Despite the hype, speech technology has never lived up to its promise. Speech technology needs to increase its ability to interpret natural language in order to become truly useful. Once this happens, speech will become an integrated component of many applications and will significantly alter how we access information.
A few days ago, I was flying back from the West Coast and wanted to check my flight status, so I called my airline's "speech enabled" call center. I then realized this "speech enabled" response system operated no differently from one driven by DTMF (dual-tone, multi-frequency) signaling. When I called in, the first thing I had to do was to "speak" my frequent flier number. The next step was to say "flight information" or hit digit 1. I was then prompted to say "departure" instead of pressing digit 2. This process dragged on and on until I had the information I wanted -- it took far longer than I would have liked.
The system was walking me through the exact same information tree whether I used key strokes or speech access, making the whole session about the same length of time regardless. Ideally, what I would have liked to do was call into a number and say "Departure information for Flight 123 from City X" and have the system parse the information and figure out the request. I really do believe that in order for speech access to become really useful it has to evolve to the point where your request is similar to the experience of talking with a live person.
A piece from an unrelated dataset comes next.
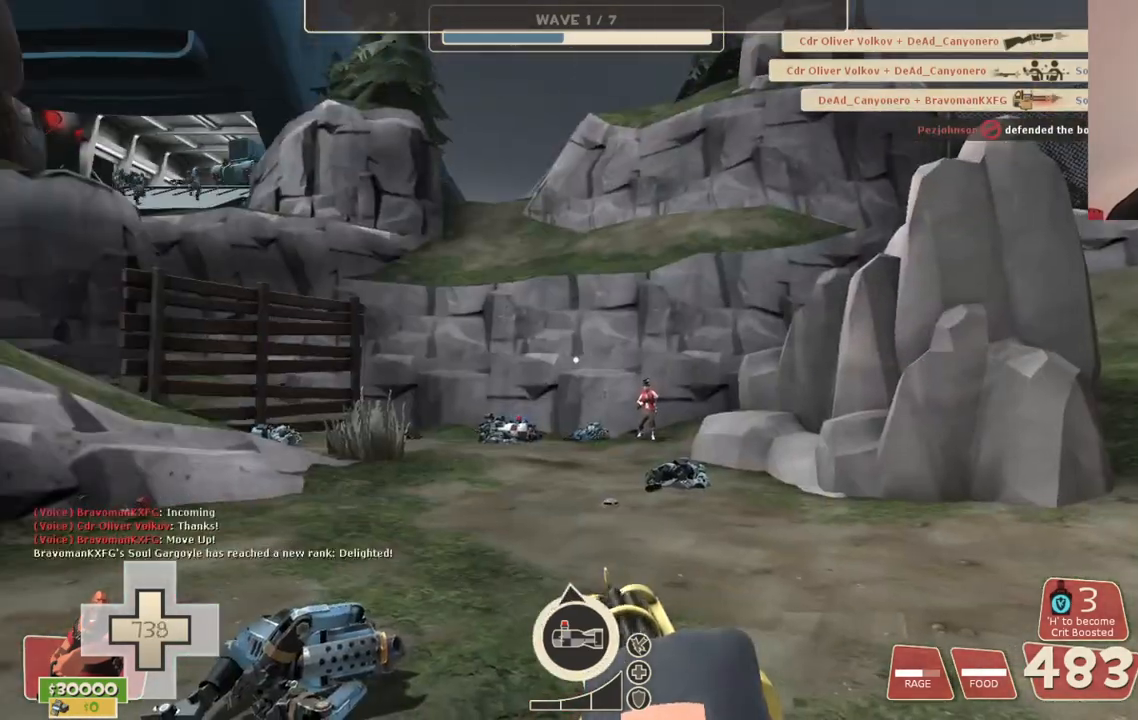
{"buttons": ["L2"], "left_stick": "center", "right_stick": "center", "events": [[100, "left_stick", "right"], [117, "right_stick", "left"], [300, "right_stick", "center"], [317, "left_stick", "center"]]}
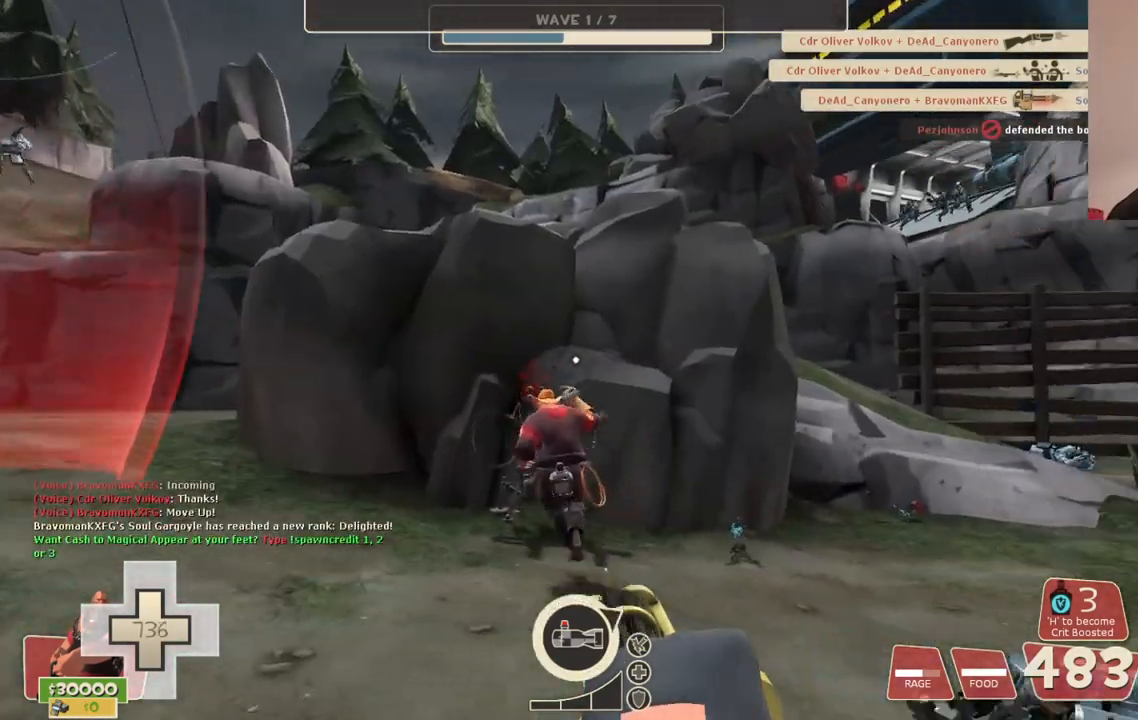
{"buttons": ["L2"], "left_stick": "center", "right_stick": "center", "events": [[217, "right_stick", "left"], [250, "left_stick", "right"], [400, "right_stick", "center"], [450, "left_stick", "center"]]}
There are many speech-enabled devices on the market today. Many voicemail systems, almost all cell phones, and call centers are voice enabled. Despite the availability of speech-enabled devices, the actual usage of speech comprises less than 10% of the market. Many people have asked me why this is, and I believe that the answer lies in the fact that speech hasn't really changed the way we work or simplified the way we access things. It's simply been a replacement for things we can already do.
I do think that speech holds a tremendous amount of promise, though, especially when it comes to mobile computing. Currently, mobile computing is limited to email, calendar access and voice on rather pricey "smartphones." While smartphones are on the rise, they still amount to only about 10% of the overall phone market. So if that's the case, how does the mobile computing market scale? The answer is speech.
How does this work? Imagine someone is in an airport and finds that his flight is cancelled. He needs to contact a party on the other side with the news of the delay and presumed tardy arrival. One feasible solution, and probably the most time effective, would be for the user to call the person or persons expecting his arrival. Another more likely alternative today is for the individual to open up his laptop, connect to the airport WiFi (which usually involves going through some sort of authentication process), invoke a VPN client, run the appropriate application, retrieve the phone number, and then make the call. This process can take a good 10-15 minutes -- and that is if everything works as it should. If any part of that process is faulty, you are looking at some frustrating work. What if the CRM system were speech enabled and the user could call in and simply say "Phone number for Cosmo Kramer and Vandalay Industries" and have it automatically dial the number? A task that took minutes (or hours, depending on your luck) would be reduced to seconds, simply by removing all of the human latency that is built into the process.
The benefit of this type of access method is that it's available to all users on all phones, since they all support voice (obviously), lowering the barrier to entry from a $500 smartphone to the free phone one might get with any basic mobile phone plan. I've talked with many vendors about this and they all seem to agree that speech will become not only a way to access corporate information but also a way to trigger different processes remotely. For example, if a system is having a problem, it could automatically dial an administrator who could invoke a restorative process by "telling" the system what to run instead of having to go to a remote console. This is currently being considered or trialed with a few companies I've contacted as a way to reduce processes with a high level of manual latency.
In summary, speech is a superb idea but has not realized its full potential in its current form. The process is often cumbersome, inaccurate and a waste of time. I think that speech will enable many businesses to streamline processes and will allow us to access more information in more places. For this to happen, though, speech technology will need to go through a significant upgrade over the next few years that addresses its security and authentication problems.
What should you be doing now if you are considering implementing a speech system? I'd recommend looking for those business processes that tend to have a lot of manual steps in them, creating a much longer process than is necessary. Once you find the process you think needs a little fine-tuning, you will be in a position to leverage the combination of speech and mobility when the technology is ready.